Dipor Bil, also spelt Deepor Beel (Bil or Beel means "lake" in the local Assamese language), is located to the south-west of Guwahati city, in Kamrup district of Assam, India. It is a permanent freshwater lake, in a former channel of the Brahmaputra River, to the south of the main river. It is also called a wetland under the Ramsar Convention which has listed the lake in November 2002, as a Ramsar Site for undertaking conservation measures on the basis of its biological and environmental importance.
Considered as one of the largest Beels in the Brahmaputra valley of Western Assam, it is categorised as representative of the wetland type under the Burma Monsoon Forest biogeographic region. The Dipor Bil is reported to provide, directly or indirectly, its natural resources for the livelihood of fourteen indigenous villages (1,200 families) located in its precincts. Freshwater fish is a vital protein and source of income for these communities; the health of these people is stated to be directly dependendent on the health of this wetland ecosystem.
It is located 13 km South West of Guwahati on the National Highway (NH 31), on the Jalukbari-Khanapara bypass, alongside its north western boundary. PWD road skirts the northern fringe of the Rani and Garbhanga Reserve Forests on the south. The National Highway 37 borders the beel on the east and north-east and the Engineering College Road on the north. Also, minor roads and tracts exist in the vicinity of the beel. The Beel is about 5 km from the Guwahati Airport (GNB Int. Airport).

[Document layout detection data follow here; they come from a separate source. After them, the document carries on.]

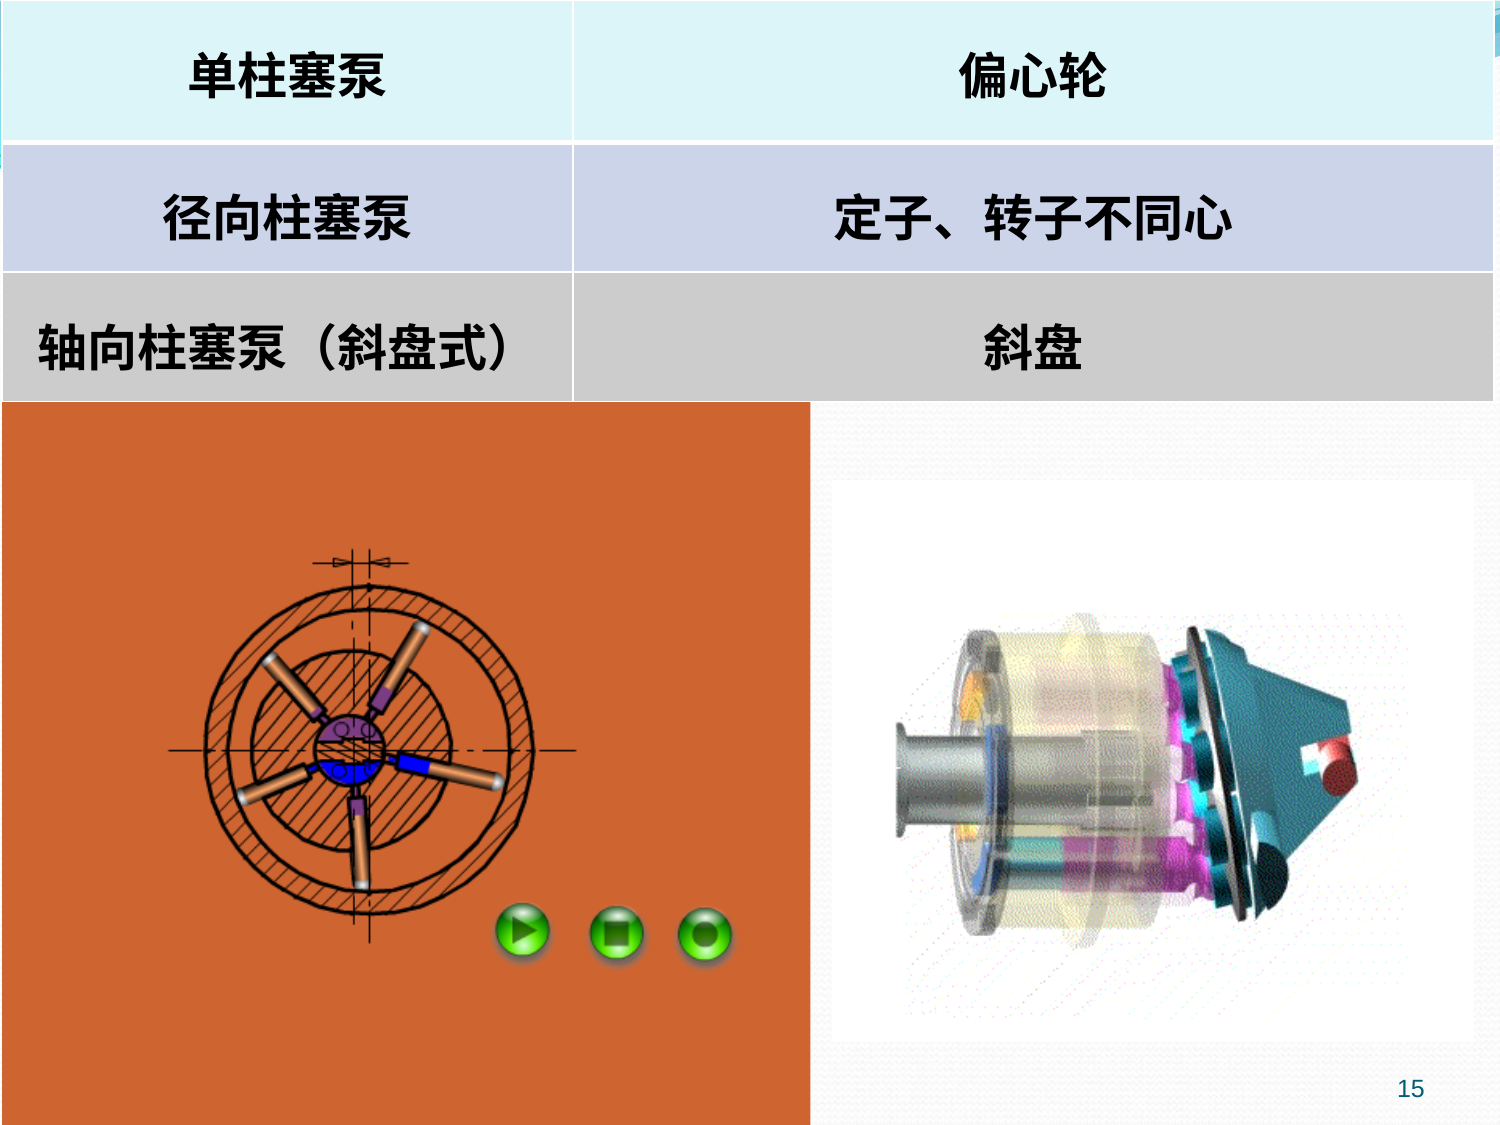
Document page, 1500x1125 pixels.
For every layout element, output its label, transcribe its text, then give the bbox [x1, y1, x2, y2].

table_header 单柱塞泵 [3, 1, 572, 140]
table_cell 轴向柱塞泵（斜盘式） [3, 273, 572, 401]
table_header 偏心轮 [574, 1, 1493, 140]
slide_number 15 [1299, 1050, 1425, 1103]
table_cell 径向柱塞泵 [3, 145, 572, 271]
table_cell 斜盘 [574, 273, 1493, 401]
table_cell 定子、转子不同心 [574, 145, 1493, 271]
picture [811, 0, 1500, 1125]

Broad Gauge Railway line skirts the lake.
The hydrophytic vegetation of the beel has been classified, based on ecological adaptation, into the following categories with their floristic elements. These are:
- Aquatic vegetation like water hyacinth, aquatic grasses, water lilies and other submerged, emergent and floating vegetation are found during the summer season.
- In the dry areas, during winter, aquatic and semi-aquatic vegetation are seen.
- In deep open water area, marshy lands, mud flat, emergent vegetation, water hyacinth patches, net-grass land patches are reported.
- Migratory water-fowl, residential water-fowl and terrestrial avifauna are common in paddy field areas, dry grassland areas and scattered forest areas.
- A total of 18 genera of phytoplankton are reported from the core area of the Beel ecosystem out of which species of Oscilatoria and Microcystis are dominant.
The Beel is a natural habitat to many varieties of birds. 219 species of birds including more than 70 migratory species are reported in the beel area. The largest congregations of aquatic birds can be seen, particularly in winter, with a reported recorded count of 19,000 water birds in a day. Some of the globally threatened species of birds like Spotbilled Pelican (Pelecanus philippensis), Lesser Adjutant Stork (Leptoptilos javanicus), Baer’s Pochard (Aythya baeri), Pallas' Sea Eagle (Haliaeetus leucogaster), Greater Adjutant Stork (Leptoptilos dubius). Considering the richness of the bird varieties found in the beel, the Birdlife International has declared Deepor Beel as an Important Bird Area (IBA) with high priority for conservation.
Surveys have revealed 20 amphibian, 12 lizards, 18 snakes and 6 turtle and tortoise species in the beel. Over 50 commercially viable species of fish, belonging to 19 families have been identified, which supplies stock to other nearby wetlands and rivers. The beel provides food, acts as a spawning and nursery water body; some of the species breed within the beel.
Wild Asian Elephants (Elephas maximus), Leopard, Jungle Cat and the protected Barking Deer, Chinese Porcupine and Sambar are found in the beel. Herds of elephants are reported in the beel.
Deepor Beel Bird Sanctuary
covering an area of 414 ha within the larger spread of the beel to shelter several species of birds has been created by the Department of Forests, Assam, and shooting and bird-trapping are prohibited by law, but enforcement is reported to be inadequate. Over 120 species of birds have been listed in the sanctuary, which includes Kingfishers, Fishing eagles, Adjutant storks and abundant varieties of ducks. A watch tower has been erected on the bank of the beel for bird watching and security purpose.
Utility Of The Beel:
The inhabitants around the villages located in the periphery and the cathment of the beel use the beel for:
- As waterway for transporting the villagers of the Southern boundary to the N.H. 37
- Collect fodder for domestic cattle and collect aquatic seeds such as Giant water lily, Nymphea sp. etc.
- Raise Boro paddy - sown in December-January and harvested in April-May.